LES BÊTES, bas, répétant…

« Maman… »

(Elles se sont rapprochées, elles entourent l’Enfant, gisant. Les Écureuils se suspendent aux branches au-dessus de lui, les Libellules l’éventent de leurs ailes.)
UNE BÊTE

Il se tait… Va-t-il mourir ?

LES BÊTES

Nous ne savons lier la main… étancher le sang…

UNE BÊTE, désignant la maison

C’est là qu’est le secours ! Ramenons-le au nid ! Il faut que l’on entende, là-bas, le mot qu’il a crié tout à l’heure… Essayons de crier le mot…
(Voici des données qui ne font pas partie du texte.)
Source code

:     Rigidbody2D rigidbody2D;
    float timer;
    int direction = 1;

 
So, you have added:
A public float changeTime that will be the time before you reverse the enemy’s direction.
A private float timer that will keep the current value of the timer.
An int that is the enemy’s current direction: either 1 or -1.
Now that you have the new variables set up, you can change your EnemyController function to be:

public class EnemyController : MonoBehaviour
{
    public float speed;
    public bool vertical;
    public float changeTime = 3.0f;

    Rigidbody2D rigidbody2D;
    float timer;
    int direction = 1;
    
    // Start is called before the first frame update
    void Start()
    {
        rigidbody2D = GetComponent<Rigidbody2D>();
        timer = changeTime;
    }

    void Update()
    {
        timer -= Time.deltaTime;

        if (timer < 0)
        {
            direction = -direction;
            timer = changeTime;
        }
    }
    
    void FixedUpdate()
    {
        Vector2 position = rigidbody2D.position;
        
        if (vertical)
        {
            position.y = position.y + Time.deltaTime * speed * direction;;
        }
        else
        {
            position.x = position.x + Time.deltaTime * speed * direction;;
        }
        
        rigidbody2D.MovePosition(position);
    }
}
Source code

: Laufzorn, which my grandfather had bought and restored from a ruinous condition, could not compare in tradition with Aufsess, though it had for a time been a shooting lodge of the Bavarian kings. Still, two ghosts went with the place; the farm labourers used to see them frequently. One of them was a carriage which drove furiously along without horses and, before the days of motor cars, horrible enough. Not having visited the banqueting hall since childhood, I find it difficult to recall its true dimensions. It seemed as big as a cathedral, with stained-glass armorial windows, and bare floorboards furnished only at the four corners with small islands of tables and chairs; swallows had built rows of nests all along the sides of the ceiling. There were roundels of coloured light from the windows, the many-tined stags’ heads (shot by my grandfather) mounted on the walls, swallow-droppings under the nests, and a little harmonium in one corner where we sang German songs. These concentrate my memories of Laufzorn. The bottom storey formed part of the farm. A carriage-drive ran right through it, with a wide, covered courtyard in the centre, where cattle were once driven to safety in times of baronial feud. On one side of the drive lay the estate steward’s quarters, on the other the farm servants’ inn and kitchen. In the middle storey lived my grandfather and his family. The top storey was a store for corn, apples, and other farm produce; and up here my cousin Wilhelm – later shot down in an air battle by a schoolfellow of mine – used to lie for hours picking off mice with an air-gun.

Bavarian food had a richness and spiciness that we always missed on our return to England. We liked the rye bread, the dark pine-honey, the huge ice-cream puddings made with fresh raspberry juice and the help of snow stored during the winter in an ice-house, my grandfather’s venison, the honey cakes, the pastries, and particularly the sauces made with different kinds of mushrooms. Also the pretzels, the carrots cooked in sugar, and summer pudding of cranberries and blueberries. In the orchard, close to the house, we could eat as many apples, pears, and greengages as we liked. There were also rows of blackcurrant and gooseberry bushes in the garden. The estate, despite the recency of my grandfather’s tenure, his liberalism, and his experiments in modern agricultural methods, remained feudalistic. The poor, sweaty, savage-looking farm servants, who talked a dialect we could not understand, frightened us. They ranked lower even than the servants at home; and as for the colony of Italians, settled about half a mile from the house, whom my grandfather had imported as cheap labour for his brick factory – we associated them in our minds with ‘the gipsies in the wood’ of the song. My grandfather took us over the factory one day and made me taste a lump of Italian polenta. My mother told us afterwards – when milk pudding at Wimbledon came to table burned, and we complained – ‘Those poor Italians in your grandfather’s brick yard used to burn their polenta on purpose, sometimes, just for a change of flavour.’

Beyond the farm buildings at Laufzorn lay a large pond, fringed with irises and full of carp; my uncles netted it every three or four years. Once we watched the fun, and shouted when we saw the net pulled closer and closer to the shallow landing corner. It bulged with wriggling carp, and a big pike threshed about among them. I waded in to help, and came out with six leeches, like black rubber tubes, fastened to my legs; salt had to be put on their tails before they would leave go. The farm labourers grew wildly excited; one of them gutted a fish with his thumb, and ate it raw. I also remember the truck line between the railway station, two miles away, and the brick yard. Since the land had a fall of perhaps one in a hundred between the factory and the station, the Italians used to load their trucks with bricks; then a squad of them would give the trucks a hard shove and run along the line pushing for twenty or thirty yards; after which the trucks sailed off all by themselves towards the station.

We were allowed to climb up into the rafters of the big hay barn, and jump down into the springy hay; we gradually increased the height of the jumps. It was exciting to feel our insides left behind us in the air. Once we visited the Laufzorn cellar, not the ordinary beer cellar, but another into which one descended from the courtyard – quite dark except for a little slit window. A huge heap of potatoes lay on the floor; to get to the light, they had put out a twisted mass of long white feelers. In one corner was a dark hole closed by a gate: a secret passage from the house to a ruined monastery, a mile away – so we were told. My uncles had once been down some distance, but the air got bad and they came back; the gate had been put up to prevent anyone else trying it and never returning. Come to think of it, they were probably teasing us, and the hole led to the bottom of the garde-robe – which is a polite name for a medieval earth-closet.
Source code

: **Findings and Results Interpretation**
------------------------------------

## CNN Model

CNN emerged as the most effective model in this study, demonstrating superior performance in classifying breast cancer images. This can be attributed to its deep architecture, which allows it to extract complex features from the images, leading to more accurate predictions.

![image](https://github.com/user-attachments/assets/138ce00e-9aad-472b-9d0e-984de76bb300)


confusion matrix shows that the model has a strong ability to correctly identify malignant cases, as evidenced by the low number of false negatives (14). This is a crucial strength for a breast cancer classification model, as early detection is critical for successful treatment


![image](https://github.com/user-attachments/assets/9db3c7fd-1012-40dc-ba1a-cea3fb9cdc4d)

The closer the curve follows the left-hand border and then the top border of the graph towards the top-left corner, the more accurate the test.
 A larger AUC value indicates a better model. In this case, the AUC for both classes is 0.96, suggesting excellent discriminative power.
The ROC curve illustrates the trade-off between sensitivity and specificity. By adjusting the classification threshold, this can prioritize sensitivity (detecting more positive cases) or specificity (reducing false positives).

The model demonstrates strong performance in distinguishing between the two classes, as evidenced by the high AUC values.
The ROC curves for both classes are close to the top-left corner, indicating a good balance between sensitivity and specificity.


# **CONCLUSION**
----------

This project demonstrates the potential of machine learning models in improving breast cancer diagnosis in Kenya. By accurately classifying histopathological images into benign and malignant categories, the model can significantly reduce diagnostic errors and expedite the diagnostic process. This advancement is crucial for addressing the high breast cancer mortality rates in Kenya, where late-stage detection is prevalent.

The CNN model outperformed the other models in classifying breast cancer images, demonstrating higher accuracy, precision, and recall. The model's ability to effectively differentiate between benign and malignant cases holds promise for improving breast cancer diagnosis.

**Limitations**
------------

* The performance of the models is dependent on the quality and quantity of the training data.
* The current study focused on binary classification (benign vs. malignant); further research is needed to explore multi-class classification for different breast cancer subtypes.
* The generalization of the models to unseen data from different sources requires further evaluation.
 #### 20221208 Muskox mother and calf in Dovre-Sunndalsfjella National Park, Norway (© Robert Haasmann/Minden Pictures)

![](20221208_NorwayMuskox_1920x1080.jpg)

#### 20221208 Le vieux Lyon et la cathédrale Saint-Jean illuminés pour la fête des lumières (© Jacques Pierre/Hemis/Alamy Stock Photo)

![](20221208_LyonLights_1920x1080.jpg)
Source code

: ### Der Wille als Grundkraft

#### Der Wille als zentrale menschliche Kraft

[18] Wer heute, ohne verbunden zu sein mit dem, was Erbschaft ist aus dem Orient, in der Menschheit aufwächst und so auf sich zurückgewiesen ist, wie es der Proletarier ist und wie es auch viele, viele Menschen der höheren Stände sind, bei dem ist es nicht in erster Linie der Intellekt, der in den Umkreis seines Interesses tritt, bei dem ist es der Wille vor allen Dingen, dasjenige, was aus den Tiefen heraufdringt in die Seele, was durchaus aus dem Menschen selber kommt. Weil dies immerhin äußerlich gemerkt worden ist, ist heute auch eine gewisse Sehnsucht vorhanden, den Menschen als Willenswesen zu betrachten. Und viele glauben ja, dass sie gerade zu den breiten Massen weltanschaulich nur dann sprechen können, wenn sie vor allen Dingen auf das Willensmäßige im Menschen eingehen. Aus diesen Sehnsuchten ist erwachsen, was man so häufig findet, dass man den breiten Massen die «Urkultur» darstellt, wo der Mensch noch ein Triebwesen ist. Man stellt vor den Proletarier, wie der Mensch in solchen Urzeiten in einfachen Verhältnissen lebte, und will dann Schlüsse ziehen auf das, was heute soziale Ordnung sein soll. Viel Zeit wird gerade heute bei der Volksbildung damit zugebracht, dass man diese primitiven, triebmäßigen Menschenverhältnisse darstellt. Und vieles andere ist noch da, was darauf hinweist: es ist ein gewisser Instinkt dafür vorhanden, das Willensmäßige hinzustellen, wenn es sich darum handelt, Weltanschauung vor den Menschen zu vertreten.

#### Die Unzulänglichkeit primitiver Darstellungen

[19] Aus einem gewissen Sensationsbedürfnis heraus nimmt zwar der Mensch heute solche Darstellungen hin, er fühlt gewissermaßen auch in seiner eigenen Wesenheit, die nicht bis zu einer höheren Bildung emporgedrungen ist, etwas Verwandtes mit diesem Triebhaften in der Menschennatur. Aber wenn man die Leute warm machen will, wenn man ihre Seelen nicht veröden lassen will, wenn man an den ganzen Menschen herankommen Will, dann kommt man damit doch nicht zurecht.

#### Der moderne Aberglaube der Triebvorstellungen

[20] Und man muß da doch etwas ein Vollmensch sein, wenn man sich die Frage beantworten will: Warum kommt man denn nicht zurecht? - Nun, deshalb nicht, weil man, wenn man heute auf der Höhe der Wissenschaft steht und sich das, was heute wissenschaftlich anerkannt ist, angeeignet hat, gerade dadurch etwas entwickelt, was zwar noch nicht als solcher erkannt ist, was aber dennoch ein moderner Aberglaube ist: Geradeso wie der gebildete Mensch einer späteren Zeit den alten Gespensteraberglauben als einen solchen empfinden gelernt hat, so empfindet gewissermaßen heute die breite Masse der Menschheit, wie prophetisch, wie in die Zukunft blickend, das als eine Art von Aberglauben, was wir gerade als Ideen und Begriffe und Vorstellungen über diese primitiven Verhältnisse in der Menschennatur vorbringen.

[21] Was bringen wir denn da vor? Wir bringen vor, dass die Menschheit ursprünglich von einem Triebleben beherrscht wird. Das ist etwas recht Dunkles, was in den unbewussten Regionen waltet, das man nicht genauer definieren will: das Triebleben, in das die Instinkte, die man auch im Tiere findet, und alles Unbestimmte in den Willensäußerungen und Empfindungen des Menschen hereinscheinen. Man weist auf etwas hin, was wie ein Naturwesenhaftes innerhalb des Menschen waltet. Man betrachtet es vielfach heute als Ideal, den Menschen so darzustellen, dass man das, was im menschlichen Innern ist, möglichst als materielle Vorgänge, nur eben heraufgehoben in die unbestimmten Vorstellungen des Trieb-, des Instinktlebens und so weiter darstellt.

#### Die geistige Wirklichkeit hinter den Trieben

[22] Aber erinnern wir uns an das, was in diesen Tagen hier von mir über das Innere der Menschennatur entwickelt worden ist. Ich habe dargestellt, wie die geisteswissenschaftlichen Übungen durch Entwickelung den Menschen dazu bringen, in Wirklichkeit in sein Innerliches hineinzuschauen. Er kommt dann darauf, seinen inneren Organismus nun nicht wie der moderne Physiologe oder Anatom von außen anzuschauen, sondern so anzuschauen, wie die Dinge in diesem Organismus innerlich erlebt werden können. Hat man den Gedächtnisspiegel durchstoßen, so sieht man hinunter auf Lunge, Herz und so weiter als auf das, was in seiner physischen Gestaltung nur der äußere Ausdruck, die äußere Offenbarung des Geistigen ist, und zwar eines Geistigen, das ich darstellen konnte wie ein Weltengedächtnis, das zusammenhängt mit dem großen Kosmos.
(Les bêtes, toutes ensemble, soulèvent l’Enfant inerte et pâle, et l’emportent, pas à pas, vers la maison.)
LES BÊTES, hésitantes, en sourdine

« Ma…man… » (Plus haut.) « Ma-man ! »

(L’Enfant ouvre les yeux, essaie de se tenir debout. De la patte, de l’aile, de la tête, des reins, les bêtes le soutiennent encore…)
LES BÊTES, toujours plus haut

« Maman ! »

(Une lumière paraît aux vitres, dans la maison. En même temps, la lune, dévoilée, l’aube, rose et d’or, inondent le jardin d’une clarté pure. Chant de rossignols, murmures d’arbres et de bêtes. Les bêtes, une à une, retirent à l’Enfant leur aide qui devient inutile, défont harmonieusement, à regret, leur groupe serré contre l’Enfant, mais elles l’escortent d’un peu plus loin, le fêtent de battements d’ailes, de culbutes de joie, puis, limitant à l’ombre des arbres leur bienveillant cortège, laissent l’Enfant seul, droit, lumineux et blond, dans un halo de lune et d’aube, et tendant ses bras vers celle que les bêtes ont appelé :)

Maman !

Il est sage… si sage… il est bon, il est sage… si sage… si sage…

  1. Note de Wikisource : Voir Paradis terrestre qui narre l’histoire de la création de cette œuvre, qui se trouve dans le recueil de textes de Colette En pays connu.